# Start of Records provided

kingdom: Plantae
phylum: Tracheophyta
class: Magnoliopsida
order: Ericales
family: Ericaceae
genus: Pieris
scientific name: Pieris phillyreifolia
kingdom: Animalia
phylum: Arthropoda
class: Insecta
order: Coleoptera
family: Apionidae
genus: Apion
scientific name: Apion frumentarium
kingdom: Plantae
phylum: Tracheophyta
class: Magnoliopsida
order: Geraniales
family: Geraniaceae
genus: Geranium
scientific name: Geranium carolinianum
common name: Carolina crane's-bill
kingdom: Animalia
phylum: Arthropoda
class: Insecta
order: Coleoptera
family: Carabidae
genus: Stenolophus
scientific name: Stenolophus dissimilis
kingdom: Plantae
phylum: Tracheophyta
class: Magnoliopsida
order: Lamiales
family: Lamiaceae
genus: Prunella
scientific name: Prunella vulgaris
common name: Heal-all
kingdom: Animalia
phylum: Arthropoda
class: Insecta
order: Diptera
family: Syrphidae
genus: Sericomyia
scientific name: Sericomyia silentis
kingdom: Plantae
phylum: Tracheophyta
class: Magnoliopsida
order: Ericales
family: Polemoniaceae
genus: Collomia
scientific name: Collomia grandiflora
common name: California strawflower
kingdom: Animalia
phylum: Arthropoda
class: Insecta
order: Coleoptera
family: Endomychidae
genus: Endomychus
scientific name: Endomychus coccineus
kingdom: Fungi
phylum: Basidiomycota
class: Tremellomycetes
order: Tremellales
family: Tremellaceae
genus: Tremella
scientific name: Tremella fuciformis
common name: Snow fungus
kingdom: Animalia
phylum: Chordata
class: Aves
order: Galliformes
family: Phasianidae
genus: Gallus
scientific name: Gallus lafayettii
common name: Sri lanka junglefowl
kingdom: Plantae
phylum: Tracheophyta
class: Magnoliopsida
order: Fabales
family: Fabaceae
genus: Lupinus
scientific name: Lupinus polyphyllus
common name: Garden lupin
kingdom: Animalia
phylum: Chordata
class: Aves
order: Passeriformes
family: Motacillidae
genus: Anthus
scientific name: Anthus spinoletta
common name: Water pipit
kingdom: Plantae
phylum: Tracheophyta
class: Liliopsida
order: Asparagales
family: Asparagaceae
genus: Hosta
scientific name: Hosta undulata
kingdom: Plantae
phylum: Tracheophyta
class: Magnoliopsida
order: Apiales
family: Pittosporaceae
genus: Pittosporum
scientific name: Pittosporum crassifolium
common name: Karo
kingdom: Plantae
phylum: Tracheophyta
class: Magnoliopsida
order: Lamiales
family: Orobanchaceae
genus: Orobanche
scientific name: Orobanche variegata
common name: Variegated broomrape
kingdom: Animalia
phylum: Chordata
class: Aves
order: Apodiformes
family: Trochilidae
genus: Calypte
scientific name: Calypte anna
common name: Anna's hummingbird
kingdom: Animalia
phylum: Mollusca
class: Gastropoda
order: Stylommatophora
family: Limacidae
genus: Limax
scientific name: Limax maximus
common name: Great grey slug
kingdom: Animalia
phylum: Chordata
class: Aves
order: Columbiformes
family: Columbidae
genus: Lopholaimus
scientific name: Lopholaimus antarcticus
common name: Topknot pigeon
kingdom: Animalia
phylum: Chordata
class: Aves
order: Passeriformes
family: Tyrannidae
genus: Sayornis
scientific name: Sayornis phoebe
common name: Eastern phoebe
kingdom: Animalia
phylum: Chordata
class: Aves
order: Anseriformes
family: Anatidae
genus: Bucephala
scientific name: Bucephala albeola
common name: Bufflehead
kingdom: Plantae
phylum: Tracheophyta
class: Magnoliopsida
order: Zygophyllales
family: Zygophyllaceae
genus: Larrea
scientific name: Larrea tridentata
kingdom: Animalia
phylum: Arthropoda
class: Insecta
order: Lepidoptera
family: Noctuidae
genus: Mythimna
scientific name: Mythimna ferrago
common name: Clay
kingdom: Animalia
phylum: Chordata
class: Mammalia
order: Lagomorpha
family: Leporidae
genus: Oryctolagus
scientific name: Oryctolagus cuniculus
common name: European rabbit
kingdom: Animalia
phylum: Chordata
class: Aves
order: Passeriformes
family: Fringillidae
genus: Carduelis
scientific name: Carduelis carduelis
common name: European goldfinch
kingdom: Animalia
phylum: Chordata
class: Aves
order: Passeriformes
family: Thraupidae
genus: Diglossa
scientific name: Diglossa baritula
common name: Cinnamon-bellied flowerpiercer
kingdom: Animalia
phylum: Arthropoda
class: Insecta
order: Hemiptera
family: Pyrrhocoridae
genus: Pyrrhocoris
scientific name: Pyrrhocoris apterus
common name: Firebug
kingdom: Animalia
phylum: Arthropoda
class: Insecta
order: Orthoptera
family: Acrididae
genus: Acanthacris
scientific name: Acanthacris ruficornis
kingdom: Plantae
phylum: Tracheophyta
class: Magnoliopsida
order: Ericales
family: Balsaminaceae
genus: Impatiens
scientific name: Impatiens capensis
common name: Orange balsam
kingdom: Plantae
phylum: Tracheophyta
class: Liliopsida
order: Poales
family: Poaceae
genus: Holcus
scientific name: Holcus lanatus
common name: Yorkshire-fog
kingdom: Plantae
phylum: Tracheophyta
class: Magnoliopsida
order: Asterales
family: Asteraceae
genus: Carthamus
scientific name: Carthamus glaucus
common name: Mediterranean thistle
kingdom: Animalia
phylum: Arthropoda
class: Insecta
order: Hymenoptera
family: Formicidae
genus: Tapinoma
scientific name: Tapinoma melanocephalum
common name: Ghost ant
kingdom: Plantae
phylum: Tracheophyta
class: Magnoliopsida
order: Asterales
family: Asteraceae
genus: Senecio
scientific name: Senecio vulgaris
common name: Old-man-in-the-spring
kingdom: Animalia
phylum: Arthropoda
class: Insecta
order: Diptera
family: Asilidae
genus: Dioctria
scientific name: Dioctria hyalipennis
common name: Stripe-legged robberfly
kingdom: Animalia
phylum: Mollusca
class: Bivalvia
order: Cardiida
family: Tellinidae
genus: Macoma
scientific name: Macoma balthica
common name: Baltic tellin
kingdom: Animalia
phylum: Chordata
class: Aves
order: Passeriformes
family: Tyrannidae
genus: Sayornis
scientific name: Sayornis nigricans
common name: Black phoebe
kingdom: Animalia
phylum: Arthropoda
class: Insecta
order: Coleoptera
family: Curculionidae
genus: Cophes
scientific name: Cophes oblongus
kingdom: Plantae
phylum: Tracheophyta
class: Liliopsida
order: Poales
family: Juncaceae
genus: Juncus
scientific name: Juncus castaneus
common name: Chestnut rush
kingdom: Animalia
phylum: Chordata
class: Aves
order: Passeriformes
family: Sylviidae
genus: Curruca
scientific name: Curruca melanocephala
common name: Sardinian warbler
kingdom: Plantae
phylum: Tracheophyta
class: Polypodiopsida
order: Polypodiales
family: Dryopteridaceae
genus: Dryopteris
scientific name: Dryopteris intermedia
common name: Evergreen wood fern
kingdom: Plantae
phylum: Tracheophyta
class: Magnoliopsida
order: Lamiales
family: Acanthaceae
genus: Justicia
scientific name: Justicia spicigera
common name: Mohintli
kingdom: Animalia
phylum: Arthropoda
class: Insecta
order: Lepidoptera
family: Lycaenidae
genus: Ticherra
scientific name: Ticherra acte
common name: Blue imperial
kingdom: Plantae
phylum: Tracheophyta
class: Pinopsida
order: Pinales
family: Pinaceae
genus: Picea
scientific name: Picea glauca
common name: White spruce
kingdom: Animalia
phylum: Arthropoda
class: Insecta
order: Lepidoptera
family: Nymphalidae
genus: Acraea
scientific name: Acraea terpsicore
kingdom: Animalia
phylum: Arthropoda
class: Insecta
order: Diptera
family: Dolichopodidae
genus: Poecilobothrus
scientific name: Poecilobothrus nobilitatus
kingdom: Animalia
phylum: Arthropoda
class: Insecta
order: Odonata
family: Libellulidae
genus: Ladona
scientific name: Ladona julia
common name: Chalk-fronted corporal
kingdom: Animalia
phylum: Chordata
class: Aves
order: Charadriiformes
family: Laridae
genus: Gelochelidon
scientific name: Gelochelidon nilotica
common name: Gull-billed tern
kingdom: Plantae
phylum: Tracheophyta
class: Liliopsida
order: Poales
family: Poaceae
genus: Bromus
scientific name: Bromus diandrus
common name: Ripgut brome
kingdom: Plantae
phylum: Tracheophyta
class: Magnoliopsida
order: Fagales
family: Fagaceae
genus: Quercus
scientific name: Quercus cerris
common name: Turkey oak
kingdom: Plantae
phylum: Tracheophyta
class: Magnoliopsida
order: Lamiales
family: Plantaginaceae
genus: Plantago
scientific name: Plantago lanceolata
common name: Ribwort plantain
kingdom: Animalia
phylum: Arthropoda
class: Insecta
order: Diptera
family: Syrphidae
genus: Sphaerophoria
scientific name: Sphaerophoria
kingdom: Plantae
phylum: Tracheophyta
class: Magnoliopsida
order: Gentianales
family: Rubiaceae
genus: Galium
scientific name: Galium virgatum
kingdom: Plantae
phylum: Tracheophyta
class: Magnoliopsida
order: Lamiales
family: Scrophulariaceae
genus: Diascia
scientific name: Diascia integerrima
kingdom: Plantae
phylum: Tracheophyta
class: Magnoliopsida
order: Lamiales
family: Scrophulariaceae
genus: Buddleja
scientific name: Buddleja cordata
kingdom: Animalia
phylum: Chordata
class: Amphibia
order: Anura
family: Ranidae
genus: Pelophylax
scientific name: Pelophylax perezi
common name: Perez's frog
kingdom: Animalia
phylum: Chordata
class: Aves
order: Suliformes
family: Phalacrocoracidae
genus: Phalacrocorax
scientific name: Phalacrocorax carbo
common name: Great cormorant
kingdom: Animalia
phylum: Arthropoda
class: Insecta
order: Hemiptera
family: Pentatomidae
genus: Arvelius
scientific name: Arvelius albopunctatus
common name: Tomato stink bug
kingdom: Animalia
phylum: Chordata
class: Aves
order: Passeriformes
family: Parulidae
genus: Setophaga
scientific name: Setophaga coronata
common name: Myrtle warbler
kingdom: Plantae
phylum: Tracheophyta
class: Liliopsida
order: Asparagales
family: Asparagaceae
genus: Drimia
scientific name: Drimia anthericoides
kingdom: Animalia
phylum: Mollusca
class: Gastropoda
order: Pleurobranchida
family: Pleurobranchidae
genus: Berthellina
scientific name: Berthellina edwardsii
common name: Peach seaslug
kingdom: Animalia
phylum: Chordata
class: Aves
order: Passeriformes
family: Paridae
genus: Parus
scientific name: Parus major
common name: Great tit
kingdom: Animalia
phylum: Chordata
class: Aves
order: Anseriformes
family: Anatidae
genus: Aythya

# End of Records provided

▸ **Prompt**
Copy the data word for word, beginning at the line that contains "scientific name: Orobanche variegata" and stopping after the line that contains "genus: Mythimna".

▸ **Right answer**
scientific name: Orobanche variegata
common name: Variegated broomrape
kingdom: Animalia
phylum: Chordata
class: Aves
order: Apodiformes
family: Trochilidae
genus: Calypte
scientific name: Calypte anna
common name: Anna's hummingbird
kingdom: Animalia
phylum: Mollusca
class: Gastropoda
order: Stylommatophora
family: Limacidae
genus: Limax
scientific name: Limax maximus
common name: Great grey slug
kingdom: Animalia
phylum: Chordata
class: Aves
order: Columbiformes
family: Columbidae
genus: Lopholaimus
scientific name: Lopholaimus antarcticus
common name: Topknot pigeon
kingdom: Animalia
phylum: Chordata
class: Aves
order: Passeriformes
family: Tyrannidae
genus: Sayornis
scientific name: Sayornis phoebe
common name: Eastern phoebe
kingdom: Animalia
phylum: Chordata
class: Aves
order: Anseriformes
family: Anatidae
genus: Bucephala
scientific name: Bucephala albeola
common name: Bufflehead
kingdom: Plantae
phylum: Tracheophyta
class: Magnoliopsida
order: Zygophyllales
family: Zygophyllaceae
genus: Larrea
scientific name: Larrea tridentata
kingdom: Animalia
phylum: Arthropoda
class: Insecta
order: Lepidoptera
family: Noctuidae
genus: Mythimna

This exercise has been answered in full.